Queen Esther by John Irving Analysis – A Letdown Follow-up to His Earlier Masterpiece

If a few authors enjoy an peak era, during which they reach the pinnacle consistently, then American writer John Irving’s ran through a sequence of four fat, rewarding novels, from his 1978 hit Garp to the 1989 release Owen Meany. These were generous, funny, warm works, connecting figures he calls “outsiders” to social issues from feminism to reproductive rights.

After A Prayer for Owen Meany, it’s been waning returns, except in size. His last novel, the 2022 release His Last Chairlift Novel, was nine hundred pages long of subjects Irving had examined more skillfully in earlier novels (inability to speak, dwarfism, transgenderism), with a lengthy film script in the middle to fill it out – as if extra material were needed.

Thus we approach a new Irving with reservation but still a small glimmer of optimism, which glows hotter when we learn that Queen Esther – a only 432 pages – “revisits the universe of His Cider House Rules”. That mid-eighties novel is part of Irving’s finest novels, located largely in an institution in the town of St Cloud’s, managed by Wilbur Larch and his assistant Homer Wells.

Queen Esther is a disappointment from a novelist who once gave such pleasure

In Cider House, Irving wrote about termination and acceptance with vibrancy, wit and an comprehensive compassion. And it was a significant novel because it left behind the topics that were becoming repetitive tics in his works: grappling, ursine creatures, Vienna, sex work.

This book begins in the fictional town of Penacook, New Hampshire in the beginning of the 1900s, where Thomas and Constance Winslow adopt young ward Esther from St Cloud's home. We are a several generations prior to the action of The Cider House Rules, yet Dr Larch stays familiar: even then addicted to ether, respected by his caregivers, beginning every address with “Here in St Cloud’s …” But his role in this novel is confined to these initial scenes.

The family are concerned about raising Esther well: she’s Jewish, and “in what way could they help a young Jewish female discover her identity?” To address that, we jump ahead to Esther’s adulthood in the twenties era. She will be involved of the Jewish migration to the region, where she will enter Haganah, the pro-Zionist paramilitary group whose “mission was to safeguard Jewish towns from opposition” and which would eventually become the foundation of the Israel's military.

Such are enormous topics to take on, but having brought in them, Irving dodges out. Because if it’s frustrating that the novel is not actually about St Cloud's and Wilbur Larch, it’s still more upsetting that it’s likewise not really concerning the main character. For reasons that must connect to story mechanics, Esther ends up as a gestational carrier for another of the family's offspring, and bears to a son, Jimmy, in the early forties – and the bulk of this novel is his tale.

And here is where Irving’s preoccupations reappear loudly, both regular and particular. Jimmy goes to – of course – the Austrian capital; there’s discussion of dodging the draft notice through self-mutilation (A Prayer for Owen Meany); a canine with a symbolic name (the dog's name, meet Sorrow from His Hotel Novel); as well as grappling, sex workers, authors and genitalia (Irving’s recurring).

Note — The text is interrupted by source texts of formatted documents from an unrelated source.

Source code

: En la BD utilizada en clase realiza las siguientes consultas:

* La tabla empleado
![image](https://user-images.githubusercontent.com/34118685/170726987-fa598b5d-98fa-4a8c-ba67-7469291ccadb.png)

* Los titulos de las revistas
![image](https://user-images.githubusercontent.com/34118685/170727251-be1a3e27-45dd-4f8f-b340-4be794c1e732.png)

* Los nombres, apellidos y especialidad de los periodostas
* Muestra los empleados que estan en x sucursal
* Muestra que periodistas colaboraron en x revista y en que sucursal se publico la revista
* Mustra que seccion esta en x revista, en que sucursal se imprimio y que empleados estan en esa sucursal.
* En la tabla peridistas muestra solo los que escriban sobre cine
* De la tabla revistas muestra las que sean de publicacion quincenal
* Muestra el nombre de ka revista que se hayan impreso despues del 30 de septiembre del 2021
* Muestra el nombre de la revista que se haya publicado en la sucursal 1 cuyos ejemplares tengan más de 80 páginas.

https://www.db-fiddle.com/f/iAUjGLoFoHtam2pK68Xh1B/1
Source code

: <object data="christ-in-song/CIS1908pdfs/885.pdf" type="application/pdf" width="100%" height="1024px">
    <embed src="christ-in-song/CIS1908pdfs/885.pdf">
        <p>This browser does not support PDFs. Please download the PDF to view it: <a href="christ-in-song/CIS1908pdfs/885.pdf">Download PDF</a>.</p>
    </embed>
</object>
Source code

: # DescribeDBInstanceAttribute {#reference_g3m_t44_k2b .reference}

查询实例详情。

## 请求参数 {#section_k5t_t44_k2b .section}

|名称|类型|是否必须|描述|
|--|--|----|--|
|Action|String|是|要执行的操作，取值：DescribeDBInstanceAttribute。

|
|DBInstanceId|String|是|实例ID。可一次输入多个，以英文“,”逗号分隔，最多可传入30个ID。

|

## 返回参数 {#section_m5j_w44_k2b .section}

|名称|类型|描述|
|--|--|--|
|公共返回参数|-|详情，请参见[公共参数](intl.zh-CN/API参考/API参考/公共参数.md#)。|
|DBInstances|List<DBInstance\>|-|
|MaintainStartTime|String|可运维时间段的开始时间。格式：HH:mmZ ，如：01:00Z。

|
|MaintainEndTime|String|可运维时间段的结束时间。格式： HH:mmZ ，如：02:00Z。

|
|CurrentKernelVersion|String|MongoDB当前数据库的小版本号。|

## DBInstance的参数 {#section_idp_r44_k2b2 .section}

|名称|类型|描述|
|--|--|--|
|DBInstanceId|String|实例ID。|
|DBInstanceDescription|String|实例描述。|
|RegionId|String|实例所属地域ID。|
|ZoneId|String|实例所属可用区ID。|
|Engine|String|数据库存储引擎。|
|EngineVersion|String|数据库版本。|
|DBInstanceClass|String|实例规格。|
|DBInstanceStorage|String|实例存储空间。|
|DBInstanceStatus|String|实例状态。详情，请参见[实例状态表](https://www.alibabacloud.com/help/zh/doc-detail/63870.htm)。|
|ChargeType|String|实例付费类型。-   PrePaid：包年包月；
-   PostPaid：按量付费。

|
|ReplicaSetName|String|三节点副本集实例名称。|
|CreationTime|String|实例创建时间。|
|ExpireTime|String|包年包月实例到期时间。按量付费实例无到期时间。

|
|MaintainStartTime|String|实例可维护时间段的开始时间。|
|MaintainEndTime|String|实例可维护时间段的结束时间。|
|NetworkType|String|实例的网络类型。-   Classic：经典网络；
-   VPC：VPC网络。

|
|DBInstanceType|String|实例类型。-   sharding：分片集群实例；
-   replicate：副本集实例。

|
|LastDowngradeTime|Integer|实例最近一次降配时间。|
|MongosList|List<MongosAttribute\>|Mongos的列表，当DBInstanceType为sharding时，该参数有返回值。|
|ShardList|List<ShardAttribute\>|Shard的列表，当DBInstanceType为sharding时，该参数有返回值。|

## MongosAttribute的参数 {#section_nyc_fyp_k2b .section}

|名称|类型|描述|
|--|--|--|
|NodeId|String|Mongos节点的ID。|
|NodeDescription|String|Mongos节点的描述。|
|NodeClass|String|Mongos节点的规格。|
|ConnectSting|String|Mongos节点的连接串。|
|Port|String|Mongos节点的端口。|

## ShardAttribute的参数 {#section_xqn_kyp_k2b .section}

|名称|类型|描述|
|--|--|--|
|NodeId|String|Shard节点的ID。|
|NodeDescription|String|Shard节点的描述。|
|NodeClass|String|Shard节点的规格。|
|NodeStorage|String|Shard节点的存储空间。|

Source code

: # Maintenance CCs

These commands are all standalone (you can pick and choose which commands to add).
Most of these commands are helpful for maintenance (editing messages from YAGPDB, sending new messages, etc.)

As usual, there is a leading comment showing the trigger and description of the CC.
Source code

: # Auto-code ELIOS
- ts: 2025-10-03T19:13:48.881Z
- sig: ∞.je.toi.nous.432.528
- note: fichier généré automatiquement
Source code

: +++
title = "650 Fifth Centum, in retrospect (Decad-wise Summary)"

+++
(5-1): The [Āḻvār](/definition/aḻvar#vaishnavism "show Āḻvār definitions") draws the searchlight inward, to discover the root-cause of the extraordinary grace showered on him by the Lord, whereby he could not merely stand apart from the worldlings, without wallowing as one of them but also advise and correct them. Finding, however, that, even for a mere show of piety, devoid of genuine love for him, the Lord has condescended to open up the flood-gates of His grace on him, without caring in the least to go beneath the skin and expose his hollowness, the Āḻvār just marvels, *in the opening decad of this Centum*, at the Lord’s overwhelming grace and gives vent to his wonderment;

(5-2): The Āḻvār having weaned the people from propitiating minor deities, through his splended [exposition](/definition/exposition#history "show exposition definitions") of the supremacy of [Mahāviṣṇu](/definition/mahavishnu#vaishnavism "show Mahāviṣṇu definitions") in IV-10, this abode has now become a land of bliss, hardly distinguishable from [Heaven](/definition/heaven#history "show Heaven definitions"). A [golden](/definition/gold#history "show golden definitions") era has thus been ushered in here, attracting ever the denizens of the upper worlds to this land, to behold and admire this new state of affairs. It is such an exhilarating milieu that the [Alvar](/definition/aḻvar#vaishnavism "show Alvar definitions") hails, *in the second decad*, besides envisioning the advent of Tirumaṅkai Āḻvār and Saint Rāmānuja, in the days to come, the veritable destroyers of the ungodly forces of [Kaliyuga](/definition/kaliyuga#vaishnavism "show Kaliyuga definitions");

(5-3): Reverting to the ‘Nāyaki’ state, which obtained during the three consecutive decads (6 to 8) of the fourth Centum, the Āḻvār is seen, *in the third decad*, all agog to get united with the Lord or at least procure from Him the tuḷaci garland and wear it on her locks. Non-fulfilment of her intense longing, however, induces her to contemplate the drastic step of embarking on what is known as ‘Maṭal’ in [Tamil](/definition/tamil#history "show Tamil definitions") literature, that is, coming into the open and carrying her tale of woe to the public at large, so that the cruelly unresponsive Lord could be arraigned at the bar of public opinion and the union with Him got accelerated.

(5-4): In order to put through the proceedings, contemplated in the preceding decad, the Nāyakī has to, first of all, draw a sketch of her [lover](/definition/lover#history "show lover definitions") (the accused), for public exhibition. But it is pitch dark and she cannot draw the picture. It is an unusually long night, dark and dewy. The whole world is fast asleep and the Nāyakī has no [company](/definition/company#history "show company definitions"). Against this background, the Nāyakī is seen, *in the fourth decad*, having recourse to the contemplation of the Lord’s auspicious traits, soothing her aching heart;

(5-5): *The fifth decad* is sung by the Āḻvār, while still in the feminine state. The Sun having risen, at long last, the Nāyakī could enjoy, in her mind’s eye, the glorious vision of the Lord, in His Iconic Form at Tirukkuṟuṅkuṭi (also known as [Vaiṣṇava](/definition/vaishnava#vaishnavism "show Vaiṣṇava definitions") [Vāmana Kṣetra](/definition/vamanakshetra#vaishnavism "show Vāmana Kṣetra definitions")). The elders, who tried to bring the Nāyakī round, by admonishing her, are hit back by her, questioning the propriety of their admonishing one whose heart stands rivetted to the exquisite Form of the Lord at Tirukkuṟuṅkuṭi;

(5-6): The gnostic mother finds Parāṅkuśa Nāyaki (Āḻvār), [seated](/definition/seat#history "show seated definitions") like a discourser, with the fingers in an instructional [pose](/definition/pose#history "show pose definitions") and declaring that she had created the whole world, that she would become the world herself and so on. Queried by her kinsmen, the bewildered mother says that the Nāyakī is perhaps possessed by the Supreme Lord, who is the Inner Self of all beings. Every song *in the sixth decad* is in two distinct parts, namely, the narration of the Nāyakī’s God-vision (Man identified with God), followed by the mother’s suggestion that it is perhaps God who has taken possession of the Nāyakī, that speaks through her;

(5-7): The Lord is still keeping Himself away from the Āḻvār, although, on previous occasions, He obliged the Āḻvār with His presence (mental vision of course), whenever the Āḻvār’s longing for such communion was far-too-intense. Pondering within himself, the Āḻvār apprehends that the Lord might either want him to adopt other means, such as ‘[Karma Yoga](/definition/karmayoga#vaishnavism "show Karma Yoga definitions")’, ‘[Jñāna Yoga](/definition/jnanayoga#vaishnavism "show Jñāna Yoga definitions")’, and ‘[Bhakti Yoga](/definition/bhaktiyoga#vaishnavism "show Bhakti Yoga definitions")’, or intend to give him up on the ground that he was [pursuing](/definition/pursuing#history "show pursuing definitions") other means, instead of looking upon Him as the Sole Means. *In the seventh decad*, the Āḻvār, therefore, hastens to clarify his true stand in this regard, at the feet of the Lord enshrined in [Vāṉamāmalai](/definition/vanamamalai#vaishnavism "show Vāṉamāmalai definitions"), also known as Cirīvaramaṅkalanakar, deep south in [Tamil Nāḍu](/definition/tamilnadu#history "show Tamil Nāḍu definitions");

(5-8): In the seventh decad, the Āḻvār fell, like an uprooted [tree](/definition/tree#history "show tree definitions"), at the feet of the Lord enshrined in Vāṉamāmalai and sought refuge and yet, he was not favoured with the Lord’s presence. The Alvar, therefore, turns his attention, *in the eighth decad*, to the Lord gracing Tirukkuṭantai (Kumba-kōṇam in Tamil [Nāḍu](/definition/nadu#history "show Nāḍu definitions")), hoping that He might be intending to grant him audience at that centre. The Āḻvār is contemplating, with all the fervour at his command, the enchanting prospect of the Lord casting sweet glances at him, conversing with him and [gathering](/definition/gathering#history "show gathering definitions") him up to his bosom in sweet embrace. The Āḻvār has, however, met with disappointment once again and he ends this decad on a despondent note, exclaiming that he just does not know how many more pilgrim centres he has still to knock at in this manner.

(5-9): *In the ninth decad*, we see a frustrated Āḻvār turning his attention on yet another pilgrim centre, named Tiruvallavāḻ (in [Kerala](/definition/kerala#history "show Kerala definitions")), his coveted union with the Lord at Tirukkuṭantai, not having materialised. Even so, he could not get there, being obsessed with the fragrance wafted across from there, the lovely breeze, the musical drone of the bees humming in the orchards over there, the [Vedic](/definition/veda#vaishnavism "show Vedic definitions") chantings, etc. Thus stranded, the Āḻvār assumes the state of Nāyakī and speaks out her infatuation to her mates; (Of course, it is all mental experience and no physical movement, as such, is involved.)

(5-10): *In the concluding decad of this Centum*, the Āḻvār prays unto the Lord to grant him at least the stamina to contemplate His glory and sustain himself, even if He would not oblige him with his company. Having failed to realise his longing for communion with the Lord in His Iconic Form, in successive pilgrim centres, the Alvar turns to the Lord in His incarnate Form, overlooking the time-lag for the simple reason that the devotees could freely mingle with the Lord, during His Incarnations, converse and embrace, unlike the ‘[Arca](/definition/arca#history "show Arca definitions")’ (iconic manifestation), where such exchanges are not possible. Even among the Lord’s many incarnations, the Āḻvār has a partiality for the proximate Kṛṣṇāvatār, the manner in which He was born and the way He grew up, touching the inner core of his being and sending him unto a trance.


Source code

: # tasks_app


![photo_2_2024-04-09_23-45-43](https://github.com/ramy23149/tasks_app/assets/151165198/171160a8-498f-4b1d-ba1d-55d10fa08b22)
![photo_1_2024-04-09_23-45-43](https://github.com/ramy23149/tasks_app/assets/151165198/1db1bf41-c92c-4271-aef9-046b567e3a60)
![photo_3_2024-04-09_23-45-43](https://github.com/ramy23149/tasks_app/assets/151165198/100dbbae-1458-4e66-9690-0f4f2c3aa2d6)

The character is a less interesting persona than the female lead promised to be, and the secondary players, such as students Claude and Jolanda, and Jimmy’s tutor Eissler, are one-dimensional also. There are several amusing scenes – Jimmy deflowering; a brawl where a few ruffians get beaten with a walking aid and a air pump – but they’re short-lived.

Irving has not ever been a subtle author, but that is isn't the difficulty. He has repeatedly repeated his ideas, hinted at narrative turns and let them to accumulate in the viewer's thoughts before bringing them to resolution in lengthy, jarring, entertaining scenes. For example, in Irving’s books, physical elements tend to disappear: recall the tongue in The Garp Novel, the finger in Owen Meany. Those missing pieces echo through the narrative. In this novel, a key person loses an upper extremity – but we just find out thirty pages the finish.

The protagonist returns toward the end in the novel, but just with a eleventh-hour sense of concluding. We do not learn the entire story of her experiences in the Middle East. The book is a letdown from a novelist who in the past gave such pleasure. That’s the negative aspect. The good news is that Cider House – I reread it alongside this book – still holds up beautifully, after forty years. So choose the earlier work as an alternative: it’s double the length as Queen Esther, but 12 times as good.

Meredith Morales
Meredith Morales

A tech enthusiast and lifestyle blogger passionate about sharing knowledge and inspiring others through engaging content.